--- RECORDS FOR THE EXERCISE ---
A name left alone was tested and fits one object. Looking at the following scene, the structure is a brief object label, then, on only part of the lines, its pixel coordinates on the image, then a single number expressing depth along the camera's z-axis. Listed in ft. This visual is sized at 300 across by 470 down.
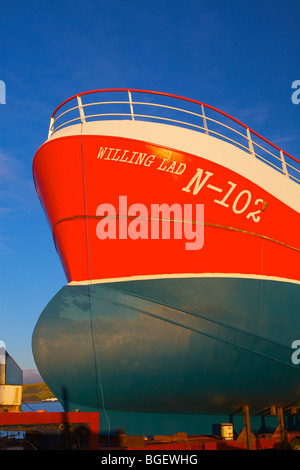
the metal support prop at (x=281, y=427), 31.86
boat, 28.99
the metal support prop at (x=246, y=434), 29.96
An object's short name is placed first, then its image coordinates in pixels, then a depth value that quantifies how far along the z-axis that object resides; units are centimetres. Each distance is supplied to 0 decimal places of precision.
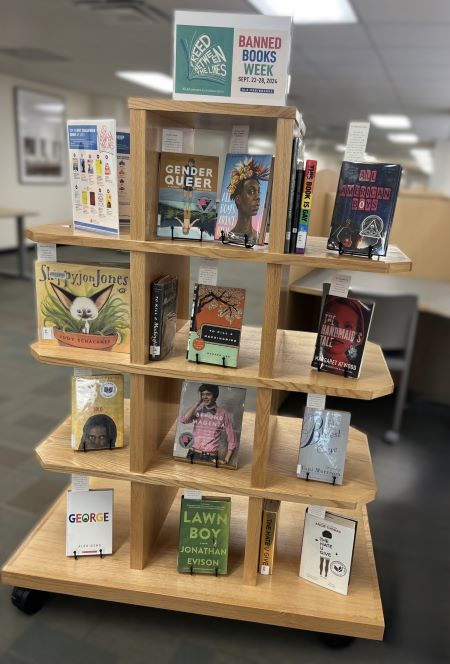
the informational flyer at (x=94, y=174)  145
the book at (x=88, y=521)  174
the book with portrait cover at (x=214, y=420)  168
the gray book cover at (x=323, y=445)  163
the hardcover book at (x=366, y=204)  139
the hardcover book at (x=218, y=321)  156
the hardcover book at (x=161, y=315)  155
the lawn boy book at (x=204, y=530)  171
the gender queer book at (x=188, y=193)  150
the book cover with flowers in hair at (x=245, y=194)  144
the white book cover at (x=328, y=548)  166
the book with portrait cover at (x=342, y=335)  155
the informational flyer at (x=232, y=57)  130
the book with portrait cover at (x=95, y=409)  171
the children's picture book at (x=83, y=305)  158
---
◆ **INSTRUCTIONS TO FOLLOW**:
Hand back the data above exactly, leaving out all pictures.

◆ **TASK OUTPUT**:
A name left alone was tested and fits one object. Looking at the following scene, the structure is a brief object label, then, on only part of the lines, its pixel coordinates on the image, then a single number expressing depth along the camera's z-axis. Listed in ft. This visual is sized at 300 across by 470 down.
the metal support prop at (x=281, y=427), 31.86
boat, 28.99
the metal support prop at (x=246, y=434), 29.96
An object's short name is placed first, then its image coordinates in pixels, then a depth value that quantifies how far along the z-axis that object resides; units are centimetres. Each distance is supplied to 0 decimal places of precision.
the informational flyer at (x=94, y=174)  145
the book at (x=88, y=521)  174
the book with portrait cover at (x=214, y=420)  168
the gray book cover at (x=323, y=445)  163
the hardcover book at (x=366, y=204)  139
the hardcover book at (x=218, y=321)  156
the hardcover book at (x=161, y=315)  155
the lawn boy book at (x=204, y=530)  171
the gender queer book at (x=188, y=193)  150
the book cover with flowers in hair at (x=245, y=194)  144
the white book cover at (x=328, y=548)  166
the book with portrait cover at (x=342, y=335)  155
the informational flyer at (x=232, y=57)  130
the book with portrait cover at (x=95, y=409)  171
the children's picture book at (x=83, y=305)  158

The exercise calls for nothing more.